### Written task
Of the lines below, report only those that contain "Федеральный".

Stored records
---+---

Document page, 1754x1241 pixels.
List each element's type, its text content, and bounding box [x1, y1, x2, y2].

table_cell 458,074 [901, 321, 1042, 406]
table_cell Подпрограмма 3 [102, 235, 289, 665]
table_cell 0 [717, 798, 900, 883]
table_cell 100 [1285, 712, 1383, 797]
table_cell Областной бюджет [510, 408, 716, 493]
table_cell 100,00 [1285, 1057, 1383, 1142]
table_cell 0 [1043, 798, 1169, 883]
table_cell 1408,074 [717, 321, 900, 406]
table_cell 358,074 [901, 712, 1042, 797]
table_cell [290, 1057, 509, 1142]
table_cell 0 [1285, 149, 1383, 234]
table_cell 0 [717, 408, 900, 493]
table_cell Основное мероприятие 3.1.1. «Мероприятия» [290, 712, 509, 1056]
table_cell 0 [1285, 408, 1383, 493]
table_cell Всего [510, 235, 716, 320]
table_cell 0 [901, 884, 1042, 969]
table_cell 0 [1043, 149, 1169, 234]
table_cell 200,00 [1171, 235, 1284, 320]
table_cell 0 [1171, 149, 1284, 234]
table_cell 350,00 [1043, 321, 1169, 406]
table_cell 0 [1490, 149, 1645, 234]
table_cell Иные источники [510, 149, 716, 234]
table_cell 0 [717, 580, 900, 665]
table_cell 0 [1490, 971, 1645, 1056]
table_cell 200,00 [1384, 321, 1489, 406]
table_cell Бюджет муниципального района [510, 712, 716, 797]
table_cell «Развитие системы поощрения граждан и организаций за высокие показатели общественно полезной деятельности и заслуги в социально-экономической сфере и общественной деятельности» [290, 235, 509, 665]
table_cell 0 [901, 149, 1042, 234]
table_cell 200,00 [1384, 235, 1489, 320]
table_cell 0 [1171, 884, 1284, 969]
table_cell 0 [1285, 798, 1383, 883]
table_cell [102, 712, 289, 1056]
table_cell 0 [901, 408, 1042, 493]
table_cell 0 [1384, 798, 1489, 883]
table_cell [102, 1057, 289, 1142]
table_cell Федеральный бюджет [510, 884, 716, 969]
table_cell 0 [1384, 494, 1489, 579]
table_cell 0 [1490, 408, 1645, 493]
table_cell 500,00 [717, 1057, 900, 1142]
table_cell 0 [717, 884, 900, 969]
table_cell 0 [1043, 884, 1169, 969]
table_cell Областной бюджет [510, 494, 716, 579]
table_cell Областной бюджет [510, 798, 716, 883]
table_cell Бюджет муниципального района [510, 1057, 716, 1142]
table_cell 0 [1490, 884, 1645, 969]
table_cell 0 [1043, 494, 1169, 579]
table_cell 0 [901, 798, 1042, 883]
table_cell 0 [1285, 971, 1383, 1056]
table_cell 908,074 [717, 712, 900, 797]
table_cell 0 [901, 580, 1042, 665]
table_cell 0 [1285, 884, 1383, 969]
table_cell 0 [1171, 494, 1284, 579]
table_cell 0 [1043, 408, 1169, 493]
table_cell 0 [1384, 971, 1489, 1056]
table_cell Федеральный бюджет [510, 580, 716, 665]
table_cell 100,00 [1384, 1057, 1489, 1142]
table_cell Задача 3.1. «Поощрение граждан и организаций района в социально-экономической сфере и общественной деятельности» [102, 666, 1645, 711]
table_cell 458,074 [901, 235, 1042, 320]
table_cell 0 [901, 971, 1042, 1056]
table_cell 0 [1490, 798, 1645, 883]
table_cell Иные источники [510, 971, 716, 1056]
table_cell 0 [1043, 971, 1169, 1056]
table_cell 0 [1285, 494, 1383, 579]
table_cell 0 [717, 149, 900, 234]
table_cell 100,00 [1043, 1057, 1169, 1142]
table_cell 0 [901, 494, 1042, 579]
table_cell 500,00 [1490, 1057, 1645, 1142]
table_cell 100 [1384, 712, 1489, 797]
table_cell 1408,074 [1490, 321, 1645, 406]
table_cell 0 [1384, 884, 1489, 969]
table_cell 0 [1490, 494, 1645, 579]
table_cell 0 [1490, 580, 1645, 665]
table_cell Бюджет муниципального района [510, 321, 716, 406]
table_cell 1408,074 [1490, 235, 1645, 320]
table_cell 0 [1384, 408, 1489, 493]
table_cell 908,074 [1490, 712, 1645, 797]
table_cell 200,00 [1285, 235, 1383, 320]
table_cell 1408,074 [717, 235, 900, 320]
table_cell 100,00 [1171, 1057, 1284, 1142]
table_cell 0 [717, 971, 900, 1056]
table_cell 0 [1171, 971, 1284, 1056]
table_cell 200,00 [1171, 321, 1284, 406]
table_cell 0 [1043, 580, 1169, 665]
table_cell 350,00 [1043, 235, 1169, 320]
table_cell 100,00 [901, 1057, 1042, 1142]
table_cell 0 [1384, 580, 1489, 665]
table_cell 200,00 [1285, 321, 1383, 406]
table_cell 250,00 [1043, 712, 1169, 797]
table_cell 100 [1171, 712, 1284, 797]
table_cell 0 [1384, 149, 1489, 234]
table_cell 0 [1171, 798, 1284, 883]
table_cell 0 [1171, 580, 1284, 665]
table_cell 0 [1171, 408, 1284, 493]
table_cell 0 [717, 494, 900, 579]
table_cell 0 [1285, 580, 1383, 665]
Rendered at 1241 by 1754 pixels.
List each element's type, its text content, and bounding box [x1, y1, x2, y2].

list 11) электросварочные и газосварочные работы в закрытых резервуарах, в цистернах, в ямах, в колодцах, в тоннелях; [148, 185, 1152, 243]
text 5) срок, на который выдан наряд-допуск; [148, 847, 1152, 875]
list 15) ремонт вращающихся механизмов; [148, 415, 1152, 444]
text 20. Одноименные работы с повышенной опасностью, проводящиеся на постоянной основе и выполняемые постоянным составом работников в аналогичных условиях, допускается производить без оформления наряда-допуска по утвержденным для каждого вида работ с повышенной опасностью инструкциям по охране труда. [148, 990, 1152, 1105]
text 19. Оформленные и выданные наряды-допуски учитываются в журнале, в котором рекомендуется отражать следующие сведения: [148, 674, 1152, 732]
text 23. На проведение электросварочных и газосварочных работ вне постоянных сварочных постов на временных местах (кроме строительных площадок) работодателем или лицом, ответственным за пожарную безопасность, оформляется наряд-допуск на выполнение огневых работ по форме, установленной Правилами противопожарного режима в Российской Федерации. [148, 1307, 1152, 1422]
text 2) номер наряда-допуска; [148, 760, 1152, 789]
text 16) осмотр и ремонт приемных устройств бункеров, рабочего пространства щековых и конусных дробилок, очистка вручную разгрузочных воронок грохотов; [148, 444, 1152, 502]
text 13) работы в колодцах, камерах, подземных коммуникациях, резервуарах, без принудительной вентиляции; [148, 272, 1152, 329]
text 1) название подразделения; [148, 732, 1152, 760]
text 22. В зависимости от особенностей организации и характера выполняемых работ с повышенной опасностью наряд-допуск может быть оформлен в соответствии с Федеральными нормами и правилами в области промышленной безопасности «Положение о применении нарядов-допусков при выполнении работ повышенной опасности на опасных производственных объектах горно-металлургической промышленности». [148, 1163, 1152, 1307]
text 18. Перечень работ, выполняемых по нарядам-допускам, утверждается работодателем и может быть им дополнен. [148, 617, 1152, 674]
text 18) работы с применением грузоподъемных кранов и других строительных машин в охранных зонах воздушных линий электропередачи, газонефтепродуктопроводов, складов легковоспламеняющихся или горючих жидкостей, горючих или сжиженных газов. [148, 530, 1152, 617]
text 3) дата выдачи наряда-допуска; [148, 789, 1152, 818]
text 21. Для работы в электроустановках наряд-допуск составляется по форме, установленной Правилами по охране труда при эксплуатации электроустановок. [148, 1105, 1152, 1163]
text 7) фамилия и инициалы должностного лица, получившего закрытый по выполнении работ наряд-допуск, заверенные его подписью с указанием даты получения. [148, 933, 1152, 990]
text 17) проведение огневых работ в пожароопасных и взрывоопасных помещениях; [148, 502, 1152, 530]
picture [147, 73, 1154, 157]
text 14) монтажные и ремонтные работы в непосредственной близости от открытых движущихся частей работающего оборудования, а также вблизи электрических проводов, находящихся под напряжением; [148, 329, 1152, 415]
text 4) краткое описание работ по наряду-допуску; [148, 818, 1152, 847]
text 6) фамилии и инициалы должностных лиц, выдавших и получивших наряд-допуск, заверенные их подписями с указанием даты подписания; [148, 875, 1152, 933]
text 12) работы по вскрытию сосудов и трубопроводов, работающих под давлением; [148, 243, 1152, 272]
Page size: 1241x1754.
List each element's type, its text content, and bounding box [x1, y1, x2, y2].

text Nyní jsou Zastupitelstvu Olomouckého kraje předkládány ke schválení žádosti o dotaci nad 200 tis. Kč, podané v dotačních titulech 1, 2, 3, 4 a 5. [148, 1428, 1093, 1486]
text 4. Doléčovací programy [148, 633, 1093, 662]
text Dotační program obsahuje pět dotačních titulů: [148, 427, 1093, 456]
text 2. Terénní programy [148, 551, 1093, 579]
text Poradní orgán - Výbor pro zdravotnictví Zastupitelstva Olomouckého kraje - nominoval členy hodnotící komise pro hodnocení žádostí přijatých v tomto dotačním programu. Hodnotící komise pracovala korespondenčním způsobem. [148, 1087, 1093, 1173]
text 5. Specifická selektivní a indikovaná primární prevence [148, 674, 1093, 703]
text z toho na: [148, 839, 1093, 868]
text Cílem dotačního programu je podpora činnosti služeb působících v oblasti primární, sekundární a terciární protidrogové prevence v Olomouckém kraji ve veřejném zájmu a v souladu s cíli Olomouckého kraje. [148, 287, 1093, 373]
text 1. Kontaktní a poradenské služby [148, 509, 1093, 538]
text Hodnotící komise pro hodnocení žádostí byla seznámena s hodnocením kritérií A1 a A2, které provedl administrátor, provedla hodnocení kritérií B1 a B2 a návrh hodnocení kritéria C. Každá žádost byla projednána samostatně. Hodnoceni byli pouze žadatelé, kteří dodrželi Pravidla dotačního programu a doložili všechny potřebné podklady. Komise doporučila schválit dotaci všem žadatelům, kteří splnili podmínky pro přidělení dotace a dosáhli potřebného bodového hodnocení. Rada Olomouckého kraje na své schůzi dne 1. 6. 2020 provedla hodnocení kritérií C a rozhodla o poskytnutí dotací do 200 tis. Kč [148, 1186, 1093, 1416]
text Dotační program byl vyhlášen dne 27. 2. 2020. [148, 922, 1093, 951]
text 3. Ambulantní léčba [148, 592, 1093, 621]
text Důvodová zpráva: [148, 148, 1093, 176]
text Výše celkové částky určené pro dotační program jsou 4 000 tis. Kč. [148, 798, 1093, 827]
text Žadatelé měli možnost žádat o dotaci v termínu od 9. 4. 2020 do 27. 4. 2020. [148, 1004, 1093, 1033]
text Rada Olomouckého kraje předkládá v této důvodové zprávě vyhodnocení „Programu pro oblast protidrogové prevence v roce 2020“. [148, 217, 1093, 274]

---+---

### Output for this exercise
table_cell Федеральный бюджет [510, 884, 716, 969]
table_cell Федеральный бюджет [510, 580, 716, 665]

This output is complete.